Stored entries
--- Begin ---

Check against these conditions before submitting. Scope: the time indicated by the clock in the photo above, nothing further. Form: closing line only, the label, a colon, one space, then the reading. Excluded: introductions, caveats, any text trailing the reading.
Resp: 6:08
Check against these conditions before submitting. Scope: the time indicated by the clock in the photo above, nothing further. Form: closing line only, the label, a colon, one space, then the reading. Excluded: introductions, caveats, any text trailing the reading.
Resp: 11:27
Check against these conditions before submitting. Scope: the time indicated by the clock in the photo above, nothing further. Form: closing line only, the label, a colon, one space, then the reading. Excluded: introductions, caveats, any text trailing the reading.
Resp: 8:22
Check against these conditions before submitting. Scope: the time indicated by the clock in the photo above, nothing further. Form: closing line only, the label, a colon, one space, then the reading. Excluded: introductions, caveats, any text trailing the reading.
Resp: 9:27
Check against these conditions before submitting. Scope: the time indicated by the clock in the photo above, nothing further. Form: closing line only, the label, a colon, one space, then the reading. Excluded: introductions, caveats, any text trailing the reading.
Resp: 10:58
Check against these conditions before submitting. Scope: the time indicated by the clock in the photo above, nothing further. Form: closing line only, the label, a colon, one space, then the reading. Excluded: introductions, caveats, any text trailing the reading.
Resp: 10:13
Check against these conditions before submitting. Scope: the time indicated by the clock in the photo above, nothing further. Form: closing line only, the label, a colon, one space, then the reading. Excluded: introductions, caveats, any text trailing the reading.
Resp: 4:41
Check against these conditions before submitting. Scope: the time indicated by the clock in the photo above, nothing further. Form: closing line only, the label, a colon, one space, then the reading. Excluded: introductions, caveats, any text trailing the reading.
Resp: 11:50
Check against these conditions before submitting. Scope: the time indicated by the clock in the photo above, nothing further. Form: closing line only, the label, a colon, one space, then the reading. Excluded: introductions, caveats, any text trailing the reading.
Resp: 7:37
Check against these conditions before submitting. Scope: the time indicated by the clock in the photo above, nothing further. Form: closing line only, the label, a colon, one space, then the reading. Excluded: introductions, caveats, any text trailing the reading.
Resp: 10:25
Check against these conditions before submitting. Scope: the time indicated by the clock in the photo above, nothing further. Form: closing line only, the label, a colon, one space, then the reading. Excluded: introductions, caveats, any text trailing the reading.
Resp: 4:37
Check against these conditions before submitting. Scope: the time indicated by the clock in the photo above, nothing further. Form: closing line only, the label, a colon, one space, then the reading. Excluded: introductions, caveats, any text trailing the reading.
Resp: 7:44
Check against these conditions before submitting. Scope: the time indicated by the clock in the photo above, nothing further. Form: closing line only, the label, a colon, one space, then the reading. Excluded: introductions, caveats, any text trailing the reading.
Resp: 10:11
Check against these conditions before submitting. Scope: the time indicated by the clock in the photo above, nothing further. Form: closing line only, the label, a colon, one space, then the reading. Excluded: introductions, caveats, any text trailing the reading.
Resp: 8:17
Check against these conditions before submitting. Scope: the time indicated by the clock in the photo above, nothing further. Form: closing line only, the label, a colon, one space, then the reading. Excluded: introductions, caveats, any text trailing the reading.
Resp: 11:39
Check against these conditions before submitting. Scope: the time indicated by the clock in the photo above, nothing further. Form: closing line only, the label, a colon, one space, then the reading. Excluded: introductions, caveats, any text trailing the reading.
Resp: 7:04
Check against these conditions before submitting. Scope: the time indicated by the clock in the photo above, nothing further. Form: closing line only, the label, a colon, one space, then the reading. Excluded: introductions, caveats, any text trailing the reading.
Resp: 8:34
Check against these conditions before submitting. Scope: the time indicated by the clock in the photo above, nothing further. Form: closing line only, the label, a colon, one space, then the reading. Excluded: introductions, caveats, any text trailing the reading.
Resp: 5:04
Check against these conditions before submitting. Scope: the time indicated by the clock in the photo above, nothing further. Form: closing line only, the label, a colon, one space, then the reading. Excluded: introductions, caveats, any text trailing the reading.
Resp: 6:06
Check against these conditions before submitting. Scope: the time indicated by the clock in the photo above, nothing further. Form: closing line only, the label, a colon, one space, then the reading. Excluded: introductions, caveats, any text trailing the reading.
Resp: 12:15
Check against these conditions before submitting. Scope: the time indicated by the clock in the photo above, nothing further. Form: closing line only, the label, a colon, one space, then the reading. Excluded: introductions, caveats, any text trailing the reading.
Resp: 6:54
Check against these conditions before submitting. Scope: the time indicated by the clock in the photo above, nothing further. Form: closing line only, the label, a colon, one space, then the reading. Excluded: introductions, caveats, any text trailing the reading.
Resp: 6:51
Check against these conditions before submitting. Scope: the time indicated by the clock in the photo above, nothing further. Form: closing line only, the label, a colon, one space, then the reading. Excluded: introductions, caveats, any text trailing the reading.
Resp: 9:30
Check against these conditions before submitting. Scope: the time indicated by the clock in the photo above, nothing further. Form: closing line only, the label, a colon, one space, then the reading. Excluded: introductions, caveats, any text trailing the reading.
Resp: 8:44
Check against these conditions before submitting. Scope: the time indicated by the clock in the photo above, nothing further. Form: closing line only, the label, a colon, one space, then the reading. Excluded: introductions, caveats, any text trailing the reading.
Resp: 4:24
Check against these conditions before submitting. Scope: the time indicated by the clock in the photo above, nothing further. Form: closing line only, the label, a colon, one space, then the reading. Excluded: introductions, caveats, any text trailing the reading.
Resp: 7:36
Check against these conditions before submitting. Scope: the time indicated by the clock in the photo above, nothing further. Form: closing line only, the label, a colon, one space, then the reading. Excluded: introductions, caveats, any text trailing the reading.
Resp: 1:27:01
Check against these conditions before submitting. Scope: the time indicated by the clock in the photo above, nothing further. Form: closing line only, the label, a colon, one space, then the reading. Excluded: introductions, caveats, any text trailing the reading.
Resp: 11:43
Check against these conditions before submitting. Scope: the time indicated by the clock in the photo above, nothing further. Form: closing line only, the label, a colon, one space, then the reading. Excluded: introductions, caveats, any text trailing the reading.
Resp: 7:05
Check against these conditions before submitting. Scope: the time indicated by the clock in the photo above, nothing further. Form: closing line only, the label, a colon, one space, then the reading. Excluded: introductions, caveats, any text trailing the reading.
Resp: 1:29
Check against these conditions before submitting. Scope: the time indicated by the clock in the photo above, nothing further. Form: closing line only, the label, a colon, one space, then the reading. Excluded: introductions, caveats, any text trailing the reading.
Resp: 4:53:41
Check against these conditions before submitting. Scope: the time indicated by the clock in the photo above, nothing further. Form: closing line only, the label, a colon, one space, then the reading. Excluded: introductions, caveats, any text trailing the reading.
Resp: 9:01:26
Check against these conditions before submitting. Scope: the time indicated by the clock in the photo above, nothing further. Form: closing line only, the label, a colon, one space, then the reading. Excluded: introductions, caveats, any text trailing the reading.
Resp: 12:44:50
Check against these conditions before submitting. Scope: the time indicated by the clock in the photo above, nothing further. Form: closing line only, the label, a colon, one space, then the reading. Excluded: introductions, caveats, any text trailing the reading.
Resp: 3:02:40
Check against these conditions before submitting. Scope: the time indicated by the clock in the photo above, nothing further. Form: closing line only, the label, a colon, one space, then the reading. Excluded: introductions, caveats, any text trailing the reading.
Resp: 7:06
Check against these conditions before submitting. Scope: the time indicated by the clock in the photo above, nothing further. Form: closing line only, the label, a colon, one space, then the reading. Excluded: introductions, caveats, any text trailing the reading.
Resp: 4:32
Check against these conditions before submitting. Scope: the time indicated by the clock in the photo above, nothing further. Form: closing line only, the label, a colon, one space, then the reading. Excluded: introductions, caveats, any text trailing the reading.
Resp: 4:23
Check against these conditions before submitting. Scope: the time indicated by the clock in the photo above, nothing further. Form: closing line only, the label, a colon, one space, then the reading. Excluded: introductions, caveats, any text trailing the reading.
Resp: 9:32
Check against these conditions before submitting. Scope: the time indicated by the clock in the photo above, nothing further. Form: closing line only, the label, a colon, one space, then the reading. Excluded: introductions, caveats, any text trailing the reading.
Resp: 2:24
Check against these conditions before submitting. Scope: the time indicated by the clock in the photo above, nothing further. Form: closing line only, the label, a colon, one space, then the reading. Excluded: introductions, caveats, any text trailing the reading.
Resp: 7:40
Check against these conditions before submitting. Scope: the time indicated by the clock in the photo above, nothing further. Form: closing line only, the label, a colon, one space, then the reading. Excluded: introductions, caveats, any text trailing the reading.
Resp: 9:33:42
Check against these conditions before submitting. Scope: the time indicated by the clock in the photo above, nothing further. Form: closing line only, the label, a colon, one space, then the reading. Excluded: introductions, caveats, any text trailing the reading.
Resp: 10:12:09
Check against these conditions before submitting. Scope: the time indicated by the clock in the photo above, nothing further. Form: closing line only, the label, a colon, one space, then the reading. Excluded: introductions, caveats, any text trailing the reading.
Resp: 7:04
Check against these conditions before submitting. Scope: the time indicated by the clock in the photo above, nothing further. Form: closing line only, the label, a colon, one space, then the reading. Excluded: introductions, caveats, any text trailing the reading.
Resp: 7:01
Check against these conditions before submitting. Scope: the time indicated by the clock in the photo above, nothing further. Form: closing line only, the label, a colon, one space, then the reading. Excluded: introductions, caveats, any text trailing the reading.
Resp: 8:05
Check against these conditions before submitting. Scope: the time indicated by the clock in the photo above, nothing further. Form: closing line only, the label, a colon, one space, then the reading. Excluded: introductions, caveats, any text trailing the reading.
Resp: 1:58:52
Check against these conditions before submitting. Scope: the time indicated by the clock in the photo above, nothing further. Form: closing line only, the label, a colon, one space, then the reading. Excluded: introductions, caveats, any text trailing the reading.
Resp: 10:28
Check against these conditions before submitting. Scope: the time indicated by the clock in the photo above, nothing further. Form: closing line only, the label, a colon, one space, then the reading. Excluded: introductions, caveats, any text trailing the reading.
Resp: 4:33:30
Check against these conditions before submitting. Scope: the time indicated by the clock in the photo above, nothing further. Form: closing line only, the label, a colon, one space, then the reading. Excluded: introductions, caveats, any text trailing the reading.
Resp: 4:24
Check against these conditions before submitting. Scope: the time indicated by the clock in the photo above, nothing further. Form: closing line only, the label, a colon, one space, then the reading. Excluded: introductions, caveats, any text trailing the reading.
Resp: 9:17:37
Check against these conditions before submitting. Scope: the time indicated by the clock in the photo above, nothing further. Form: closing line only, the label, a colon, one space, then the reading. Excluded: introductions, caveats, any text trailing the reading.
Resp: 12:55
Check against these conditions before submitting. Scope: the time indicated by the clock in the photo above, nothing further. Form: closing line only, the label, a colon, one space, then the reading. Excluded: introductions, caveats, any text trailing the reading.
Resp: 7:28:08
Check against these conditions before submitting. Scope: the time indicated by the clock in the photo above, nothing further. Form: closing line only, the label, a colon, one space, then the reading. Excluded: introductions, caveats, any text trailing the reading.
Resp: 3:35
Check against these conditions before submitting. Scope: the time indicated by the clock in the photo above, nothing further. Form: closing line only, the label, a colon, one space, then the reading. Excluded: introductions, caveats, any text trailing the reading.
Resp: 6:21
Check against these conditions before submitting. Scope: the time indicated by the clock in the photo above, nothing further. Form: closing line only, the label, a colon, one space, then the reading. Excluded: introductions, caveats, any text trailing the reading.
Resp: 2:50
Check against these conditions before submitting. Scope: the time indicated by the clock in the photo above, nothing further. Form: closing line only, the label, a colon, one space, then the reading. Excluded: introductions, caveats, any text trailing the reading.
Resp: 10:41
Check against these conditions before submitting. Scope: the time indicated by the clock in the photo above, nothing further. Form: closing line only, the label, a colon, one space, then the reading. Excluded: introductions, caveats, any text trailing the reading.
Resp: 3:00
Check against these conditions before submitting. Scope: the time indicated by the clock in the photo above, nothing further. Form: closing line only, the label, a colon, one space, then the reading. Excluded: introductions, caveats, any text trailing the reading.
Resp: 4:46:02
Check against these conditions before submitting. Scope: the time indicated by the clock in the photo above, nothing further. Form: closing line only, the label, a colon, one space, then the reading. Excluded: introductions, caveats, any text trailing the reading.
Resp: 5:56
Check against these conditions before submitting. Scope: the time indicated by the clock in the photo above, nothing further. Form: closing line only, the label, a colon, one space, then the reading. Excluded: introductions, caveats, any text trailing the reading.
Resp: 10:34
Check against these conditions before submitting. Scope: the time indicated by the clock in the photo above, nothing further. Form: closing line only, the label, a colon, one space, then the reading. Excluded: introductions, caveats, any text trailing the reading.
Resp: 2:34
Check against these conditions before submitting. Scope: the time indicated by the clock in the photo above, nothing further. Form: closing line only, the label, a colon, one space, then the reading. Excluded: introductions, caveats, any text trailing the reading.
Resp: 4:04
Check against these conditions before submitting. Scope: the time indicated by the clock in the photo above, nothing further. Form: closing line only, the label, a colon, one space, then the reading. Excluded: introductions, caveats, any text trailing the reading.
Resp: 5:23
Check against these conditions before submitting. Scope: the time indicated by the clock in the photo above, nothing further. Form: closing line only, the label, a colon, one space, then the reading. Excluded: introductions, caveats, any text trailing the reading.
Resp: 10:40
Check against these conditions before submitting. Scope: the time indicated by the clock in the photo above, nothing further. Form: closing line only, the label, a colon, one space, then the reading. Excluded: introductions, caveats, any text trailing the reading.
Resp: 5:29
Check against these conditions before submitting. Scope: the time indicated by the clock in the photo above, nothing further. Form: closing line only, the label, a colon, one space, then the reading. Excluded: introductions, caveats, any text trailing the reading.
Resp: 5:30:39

--- End ---

- **WHAT TO WORK ON**:
Swap "caveats" for "disclaimers" in the stretch from the start of the data through the line containing "Resp: 11:27", and give that stretch again with nothing else changed.

- **COMPLETE ANSWER**:
Check against these conditions before submitting. Scope: the time indicated by the clock in the photo above, nothing further. Form: closing line only, the label, a colon, one space, then the reading. Excluded: introductions, disclaimers, any text trailing the reading.
Resp: 6:08
Check against these conditions before submitting. Scope: the time indicated by the clock in the photo above, nothing further. Form: closing line only, the label, a colon, one space, then the reading. Excluded: introductions, disclaimers, any text trailing the reading.
Resp: 11:27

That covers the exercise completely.